Voir aussi les hôtels qui n’ont rien envoyé
J’avais conçu l’accueil autour des dossiers à arbitrer. L’opératrice doit pourtant répondre sur tout le parc hôtelier, y compris sur les hôtels qui n’ont rien soumis. J’ai reconstruit l’accueil autour des marques : réponses reçues, conformité, dossiers à traiter et absences restent visibles ensemble.
« En fait, j’ai besoin de tout voir. » En revue, l’opératrice a déplacé le besoin : suivre l’ensemble des hôtels pour répondre aux établissements, aux groupes de franchisés et à sa direction.
Le parc doit aussi être couvert par les règles
Le parc hôtelier fournit le dénominateur du suivi. Une campagne dont le cahier laisserait une marque sans règles produirait des hôtels impossibles à évaluer. Le prototype bloque donc sa création et indique ce qui manque. Ce garde-fou est couvert par un test dédié ; la vidéo ci-dessus montre le suivi par marque.
Livraison et résultats observés
Le développeur du client a repris le frontend et travaille sur le backend et les données réelles. L’opératrice a aussi présenté elle-même le prototype à sa hiérarchie.
Le livrable comprend les parcours, le design system adapté à React et le contrat de données attendu par le front.
« Franchement c'est hyper fluide, c'est vraiment top parce que je n'ai pas vraiment beaucoup de temps à passer sur le front, je récupère tout. Ça permet vraiment d'avoir un prototype qui est exactement la même chose que l'application au final. »
Le dépôt et les vérifications transmis
React 19, TypeScript et Vite, un mode démo et un contrat d’API pour l’équipe backend. Le dépôt transmis contient 555 cas de test dans 100 fichiers. Ces vérifications se rejouent par une commande ; leur nombre ne démontre pas à lui seul la qualité de tous les parcours.

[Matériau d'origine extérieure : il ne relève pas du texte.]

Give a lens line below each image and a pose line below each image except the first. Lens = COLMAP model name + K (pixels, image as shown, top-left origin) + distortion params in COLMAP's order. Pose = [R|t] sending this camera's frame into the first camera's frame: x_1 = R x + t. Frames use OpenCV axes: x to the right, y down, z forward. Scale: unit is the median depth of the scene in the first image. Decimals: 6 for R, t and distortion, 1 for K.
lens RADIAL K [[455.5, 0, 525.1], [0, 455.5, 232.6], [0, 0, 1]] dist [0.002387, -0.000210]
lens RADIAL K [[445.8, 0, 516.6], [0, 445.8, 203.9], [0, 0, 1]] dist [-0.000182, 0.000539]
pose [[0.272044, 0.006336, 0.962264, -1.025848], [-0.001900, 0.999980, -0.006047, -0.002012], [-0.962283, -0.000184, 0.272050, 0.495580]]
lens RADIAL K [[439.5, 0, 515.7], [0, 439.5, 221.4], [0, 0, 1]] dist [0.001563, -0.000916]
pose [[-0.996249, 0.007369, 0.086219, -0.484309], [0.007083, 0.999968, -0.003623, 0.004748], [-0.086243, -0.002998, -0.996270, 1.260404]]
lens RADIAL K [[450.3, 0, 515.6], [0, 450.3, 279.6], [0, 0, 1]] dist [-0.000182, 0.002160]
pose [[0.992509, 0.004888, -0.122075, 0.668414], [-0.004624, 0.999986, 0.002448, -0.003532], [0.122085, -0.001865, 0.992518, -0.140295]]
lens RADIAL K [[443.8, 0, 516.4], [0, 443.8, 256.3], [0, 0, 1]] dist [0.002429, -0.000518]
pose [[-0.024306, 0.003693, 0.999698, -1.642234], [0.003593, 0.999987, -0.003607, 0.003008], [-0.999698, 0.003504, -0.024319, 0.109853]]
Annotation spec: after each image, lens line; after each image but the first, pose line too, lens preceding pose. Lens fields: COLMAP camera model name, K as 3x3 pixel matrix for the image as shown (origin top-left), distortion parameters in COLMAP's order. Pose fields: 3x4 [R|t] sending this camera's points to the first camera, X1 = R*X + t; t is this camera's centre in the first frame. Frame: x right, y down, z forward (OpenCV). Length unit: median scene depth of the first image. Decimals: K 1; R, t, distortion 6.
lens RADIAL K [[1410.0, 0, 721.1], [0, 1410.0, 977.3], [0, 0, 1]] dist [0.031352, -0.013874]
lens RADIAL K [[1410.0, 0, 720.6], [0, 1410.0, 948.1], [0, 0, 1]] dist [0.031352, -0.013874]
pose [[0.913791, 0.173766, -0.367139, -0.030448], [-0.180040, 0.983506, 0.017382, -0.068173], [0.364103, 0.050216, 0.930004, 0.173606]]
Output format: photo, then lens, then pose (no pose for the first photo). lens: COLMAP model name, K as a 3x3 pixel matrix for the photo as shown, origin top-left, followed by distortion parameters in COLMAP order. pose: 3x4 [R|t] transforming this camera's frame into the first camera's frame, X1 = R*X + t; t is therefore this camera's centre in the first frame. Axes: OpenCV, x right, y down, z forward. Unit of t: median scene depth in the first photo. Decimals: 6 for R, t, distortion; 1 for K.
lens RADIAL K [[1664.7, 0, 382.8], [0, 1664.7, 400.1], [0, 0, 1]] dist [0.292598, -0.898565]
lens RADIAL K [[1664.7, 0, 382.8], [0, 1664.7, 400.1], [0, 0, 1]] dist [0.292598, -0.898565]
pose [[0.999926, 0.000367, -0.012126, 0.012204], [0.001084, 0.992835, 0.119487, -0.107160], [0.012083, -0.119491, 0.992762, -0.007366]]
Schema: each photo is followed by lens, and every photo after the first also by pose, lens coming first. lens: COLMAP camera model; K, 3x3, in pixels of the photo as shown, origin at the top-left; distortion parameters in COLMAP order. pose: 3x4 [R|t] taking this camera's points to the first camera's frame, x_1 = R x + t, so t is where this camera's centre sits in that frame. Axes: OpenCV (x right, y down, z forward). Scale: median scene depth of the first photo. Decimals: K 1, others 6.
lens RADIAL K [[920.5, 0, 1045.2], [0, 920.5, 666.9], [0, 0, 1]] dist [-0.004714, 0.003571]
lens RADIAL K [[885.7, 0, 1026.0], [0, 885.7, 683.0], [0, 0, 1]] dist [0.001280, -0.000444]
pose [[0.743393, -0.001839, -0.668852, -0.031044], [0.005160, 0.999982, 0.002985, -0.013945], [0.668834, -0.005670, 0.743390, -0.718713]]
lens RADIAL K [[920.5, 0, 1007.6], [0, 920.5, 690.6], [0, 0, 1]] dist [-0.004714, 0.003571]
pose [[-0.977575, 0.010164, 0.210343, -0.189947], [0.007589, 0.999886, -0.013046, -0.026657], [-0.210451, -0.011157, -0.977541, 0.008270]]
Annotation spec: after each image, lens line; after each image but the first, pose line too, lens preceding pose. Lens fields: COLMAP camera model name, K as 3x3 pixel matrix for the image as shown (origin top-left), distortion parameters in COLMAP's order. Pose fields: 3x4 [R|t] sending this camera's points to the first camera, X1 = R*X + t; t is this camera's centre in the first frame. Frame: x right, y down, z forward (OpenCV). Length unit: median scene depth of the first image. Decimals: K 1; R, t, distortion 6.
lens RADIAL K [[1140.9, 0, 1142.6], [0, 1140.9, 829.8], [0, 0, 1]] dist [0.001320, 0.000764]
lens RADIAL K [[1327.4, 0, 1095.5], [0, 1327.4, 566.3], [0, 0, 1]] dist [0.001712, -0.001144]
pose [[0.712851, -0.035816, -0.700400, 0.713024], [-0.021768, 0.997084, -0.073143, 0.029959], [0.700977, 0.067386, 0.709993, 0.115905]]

Vingt-six primitives ont été réimplémentées depuis les spécifications Figma du design system. Les audits de fin de mission documentent les corrections et les points encore ouverts. Les modifications demandées à la bibliothèque du groupe restent hors de mon périmètre vérifié.
Les limites
Prototype fonctionnel, sans backend ni authentification réelle, avec analyse simulée. Le développeur reprend l’affichage et doit implémenter la logique métier côté serveur.
Ce que je referais autrement
Je ferais intervenir les hôteliers plus tôt. Ils sont arrivés en cinquième semaine et ont fait bouger des écrans après le démarrage du développeur. Les rencontrer une semaine avant aurait placé ces retours avant cette reprise.